At New Bamboo we recently welcomed John O’Donovan, CTO of the Financial Times (FT), to our offices where he revealed the strategy that is enabling the Financial Times to transform itself into a leading digital publisher.
It’s no secret that the newspaper industry has been hit hard by the rise of the Internet and the free availability of news online. At the Financial Times, the print circulation has dropped by about 100,000 in three years, to be about 250,000 today. While print circulation is declining, the Financial Times is unusual in that its print operation is still profitable, and it’s been able to replace the lost paper readers with 700,000 paying digital subscribers. Digital now represents two-thirds of its total audience, and showed a 30% year-on-year growth last year. The term “disruption” is often overused, John said, but it definitely applies here. It isn’t just that there is new competition: the original platform is disappearing.
The Financial Times was the first to introduce a paywall in 2007. The value of this, he said, was the relationship with the reader, which gives you an opportunity to think in the longer term about how you can build and deliver more refined services. Because readers log in to read the content, the technical and editorial teams can have a good understanding of how they consume it, including when they use multiple platforms. Interestingly, the desktop remains the most popular platform during the working day. Mobile peaks during commuting hours and the weekend.
The strategy of Universal Publishing (UP) underpins the Financial Times today. It’s all about getting services to customers in appropriate ways using whatever channels your readers want to use. You can’t simply reuse the print content in digital platforms. John referenced the Quartz Curve, a concept from the business news site Quartz that says people online want either short sharable content or long, scrollable content to get their teeth into. The worst length for online news is about 800 words: the length of a typical print story.
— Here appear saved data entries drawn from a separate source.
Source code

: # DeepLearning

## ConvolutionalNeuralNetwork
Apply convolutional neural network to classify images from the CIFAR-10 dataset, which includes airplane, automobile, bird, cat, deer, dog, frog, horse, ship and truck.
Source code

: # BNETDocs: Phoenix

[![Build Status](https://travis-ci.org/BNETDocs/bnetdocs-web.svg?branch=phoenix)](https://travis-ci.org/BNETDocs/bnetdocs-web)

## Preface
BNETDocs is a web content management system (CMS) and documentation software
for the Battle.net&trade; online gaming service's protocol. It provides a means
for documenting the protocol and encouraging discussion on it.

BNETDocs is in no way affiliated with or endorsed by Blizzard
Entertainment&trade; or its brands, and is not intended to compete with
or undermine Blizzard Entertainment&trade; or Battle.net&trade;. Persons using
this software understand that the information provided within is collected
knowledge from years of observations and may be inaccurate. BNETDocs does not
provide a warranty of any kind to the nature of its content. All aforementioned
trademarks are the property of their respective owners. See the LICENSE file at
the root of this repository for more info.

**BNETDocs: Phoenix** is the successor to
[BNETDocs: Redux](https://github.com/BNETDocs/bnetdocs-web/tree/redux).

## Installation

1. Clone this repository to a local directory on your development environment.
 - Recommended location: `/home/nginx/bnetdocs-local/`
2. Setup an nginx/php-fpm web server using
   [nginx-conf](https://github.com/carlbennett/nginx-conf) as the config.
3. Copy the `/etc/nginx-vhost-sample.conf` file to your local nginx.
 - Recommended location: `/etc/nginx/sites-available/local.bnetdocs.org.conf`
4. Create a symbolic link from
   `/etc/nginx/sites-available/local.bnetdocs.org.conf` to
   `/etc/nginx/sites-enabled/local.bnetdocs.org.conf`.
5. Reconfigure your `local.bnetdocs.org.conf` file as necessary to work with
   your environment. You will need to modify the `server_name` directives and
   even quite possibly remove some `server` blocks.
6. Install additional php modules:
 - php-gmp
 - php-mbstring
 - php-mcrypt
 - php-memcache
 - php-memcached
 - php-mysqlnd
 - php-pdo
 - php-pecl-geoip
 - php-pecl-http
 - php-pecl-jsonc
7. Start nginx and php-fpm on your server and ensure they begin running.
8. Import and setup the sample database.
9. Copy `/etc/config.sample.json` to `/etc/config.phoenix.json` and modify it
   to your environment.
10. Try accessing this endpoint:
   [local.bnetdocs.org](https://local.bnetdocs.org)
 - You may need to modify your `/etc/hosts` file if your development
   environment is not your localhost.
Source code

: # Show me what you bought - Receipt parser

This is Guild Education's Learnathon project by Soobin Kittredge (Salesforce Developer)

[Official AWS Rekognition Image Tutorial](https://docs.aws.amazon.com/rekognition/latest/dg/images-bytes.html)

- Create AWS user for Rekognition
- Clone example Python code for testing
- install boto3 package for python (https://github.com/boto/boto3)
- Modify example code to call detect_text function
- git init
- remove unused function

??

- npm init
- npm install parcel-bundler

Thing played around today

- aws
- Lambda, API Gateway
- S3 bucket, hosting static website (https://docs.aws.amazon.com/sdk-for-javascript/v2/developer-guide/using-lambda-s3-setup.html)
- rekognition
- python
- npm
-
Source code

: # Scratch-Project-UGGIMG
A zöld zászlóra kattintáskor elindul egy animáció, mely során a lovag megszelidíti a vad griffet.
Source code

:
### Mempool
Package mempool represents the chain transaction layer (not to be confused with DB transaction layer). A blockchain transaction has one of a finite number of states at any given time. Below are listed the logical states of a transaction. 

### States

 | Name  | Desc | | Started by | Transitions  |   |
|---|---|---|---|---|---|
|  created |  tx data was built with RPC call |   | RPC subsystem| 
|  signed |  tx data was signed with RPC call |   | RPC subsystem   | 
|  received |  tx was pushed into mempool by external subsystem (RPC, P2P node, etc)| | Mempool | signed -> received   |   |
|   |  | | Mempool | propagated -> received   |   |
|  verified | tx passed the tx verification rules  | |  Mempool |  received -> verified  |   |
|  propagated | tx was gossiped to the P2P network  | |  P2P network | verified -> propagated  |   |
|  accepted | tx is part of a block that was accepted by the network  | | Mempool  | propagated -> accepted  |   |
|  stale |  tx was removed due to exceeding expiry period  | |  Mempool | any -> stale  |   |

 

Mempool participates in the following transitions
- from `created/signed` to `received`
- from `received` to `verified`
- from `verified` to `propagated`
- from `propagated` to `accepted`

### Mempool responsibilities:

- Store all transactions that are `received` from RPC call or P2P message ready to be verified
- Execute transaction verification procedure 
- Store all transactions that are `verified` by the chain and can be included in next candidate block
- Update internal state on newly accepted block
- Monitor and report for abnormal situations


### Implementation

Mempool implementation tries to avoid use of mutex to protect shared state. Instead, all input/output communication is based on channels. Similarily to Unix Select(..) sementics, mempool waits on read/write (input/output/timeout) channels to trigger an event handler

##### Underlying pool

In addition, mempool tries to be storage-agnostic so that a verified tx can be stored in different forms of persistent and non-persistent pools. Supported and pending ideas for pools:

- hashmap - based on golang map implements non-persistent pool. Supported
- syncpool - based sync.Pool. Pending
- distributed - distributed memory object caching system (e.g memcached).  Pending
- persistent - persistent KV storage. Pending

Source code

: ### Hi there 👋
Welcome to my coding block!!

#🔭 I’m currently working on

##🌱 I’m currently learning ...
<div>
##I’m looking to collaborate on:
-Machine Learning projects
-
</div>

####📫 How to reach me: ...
Publishing long content online might seem counterintuitive, but people are much more comfortable scrolling on mobile devices than they are using “next page” links. The Daily Mail even has a homepage that is 32,000 pixels deep for readers to scroll and peruse. If it were printed out, it would be about 8 feet deep.
The Universal Publishing challenge goes beyond responsive web design, because of the diversity of devices involved. The FT is now looking seriously at smartwatches, which could become a valuable way for people to speed-read the news. The devices will need a custom solution, though: you can’t just push web content to them and expect it to be useable. This adds another layer of complexity on top of a landscape that already includes thousands of different phones, social networks and apps such as Flipboard, which subscribers can use to read FT content.
The goal from a technical and editorial point of view is to build everything for syndication, and to focus on creating content assets instead of fixed stories. Different platforms might package these in different ways, and enable readers to take different journeys through the content.
The tactical approach to enable Universal Publishing is to develop an API, which acts as an intermediary between the back-end systems and any apps that need to access their data and content. John said there is a lot of technical debt in the systems that power the FT, and that parts of it are older than some of our team. You could spend all your time and money rebuilding the back end platform, and spend six months integrating each new app with the legacy architecture. But a more pragmatic approach is to add the intermediary layer on top so that new applications don’t need to touch it at all. As a result of developing the API, the FT was able to launch 12 new products last year.
Over time, the FT is migrating away from its old Solaris hardware and moving towards putting its data in the cloud, using Amazon Redshift. By the end of the year, it expects to be able to turn off its old hardware, resulting in cost savings and presumably greater flexibility too.
The change in reading habits has had a huge impact on the news room. Data shows that a peak reading time is 5am to 10am, when the bankers are on their way to work. The old practice of filing stories last thing at night for a print deadline has had to change, and the content is now produced by editorial teams around the world, following the sun and writing for audiences globally. In the news room, journalists can see how many people are reading a particular story, and even see where they are down to one mile accuracy. The number of print editions published in a day has been cut, recognising that print is always out of date, but still has a role to play in enabling people to catch up on important stories and analysis.
John provided us with a fascinating insight into how the news industry, and the FT in particular, have been challenged by technology, and how they are using it to create new revenue streams and new ways to interact with readers. “One of our editors described the FT as a software company now,” he said. “We’re more of a content company, really. But technology is the differentiator. It makes the content more than the sum of its parts.